Devin Nunes, U.S. Congress |
Conspiracy theorists present mountains of irrelevant evidence
The third point about conspiracy theorists is that they present a mountain of evidence that has nothing to do with the conspiracy. Read, if you have a strong stomach, Allen and Abraham’s book. They give painstaking detail about the Rockefeller family, the Chase Manhattan Bank’s origins, and details about membership on the Council on Foreign Relations. They include photos of American political leaders meeting with Russian political leaders. Their key point, which was that the Chase Manhattan Bank controls the world communist conspiracy, was totally unsupported. What they were hoping, I imagine, is that the reader would be so impressed by all the irrelevant but well-proven details that no one would notice that their key point was completely made-up.

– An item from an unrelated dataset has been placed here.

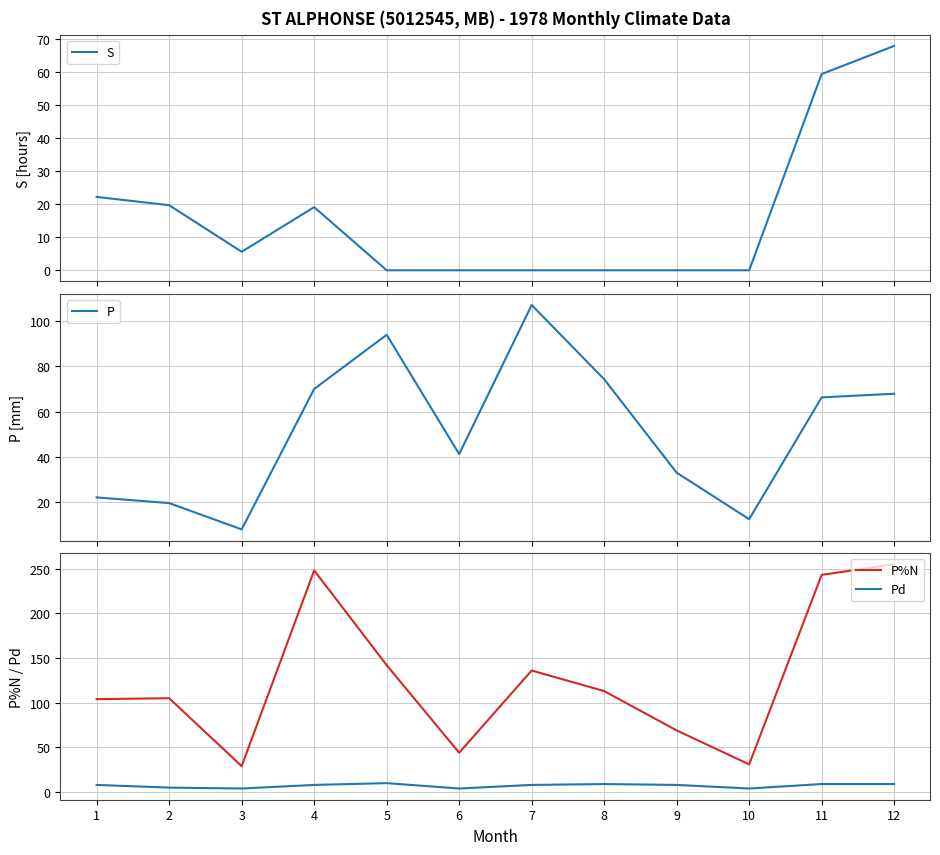

What is the difference between the P%N values at 7 and 5?

6.0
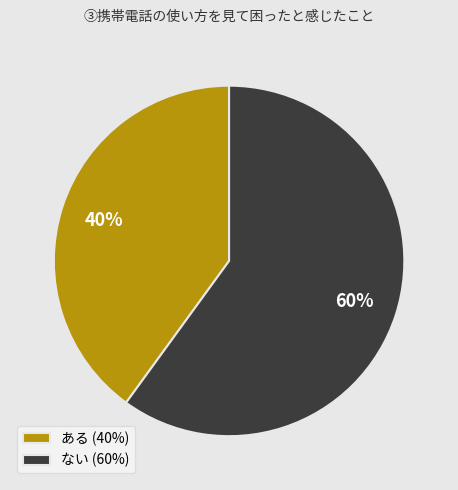

Is it true that ない is 60% of the pie?

True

We've had conspiracy theories for centuries
Fourth, conspiracy thinking has a long history in the United States. A wonderful book by Michael William Pfau details how Abraham Lincoln and other Republicans of the mid-19th century sometimes used conspiracy rhetoric.
Not all government conspiracies are false. The Watergate conspiracy was true and well proven. Lincoln’s slave power conspiracy might very well have been true. (I’m still reading the pros and cons of that one.) American military officers really did plan a goofy conspiracy called Operation Northwoods to justify an invasion of Cuba.
But governments often lead us to mistrust them!
Alas, fifth, every time government officials lie to us, manipulate us behind the scenes, or concoct foolish conspiracies for no-good purposes, they cause people to mistrust the United States government. Indeed, people learn to mistrust government in general. So, while the conspiracy theories that Republicans propounded during this week’s impeachment hearings were silly, ludicrous, unproven, self-serving, and stupid, the Republicans use these conspiracy theories to appeal to people who have, not without reason, come to believe that the United States government is not to be trusted. Most people will eventually figure out that the Republicans are lying through their teeth. And the Republicans on the Intelligence Committee are part of the government, are they not? By spreading nonsense, they further spread mistrust in government – and mistrust of themselves. That is an unfortunate side effect of their unsound strategy.
Truth hurts, but there is much to be said in its favor.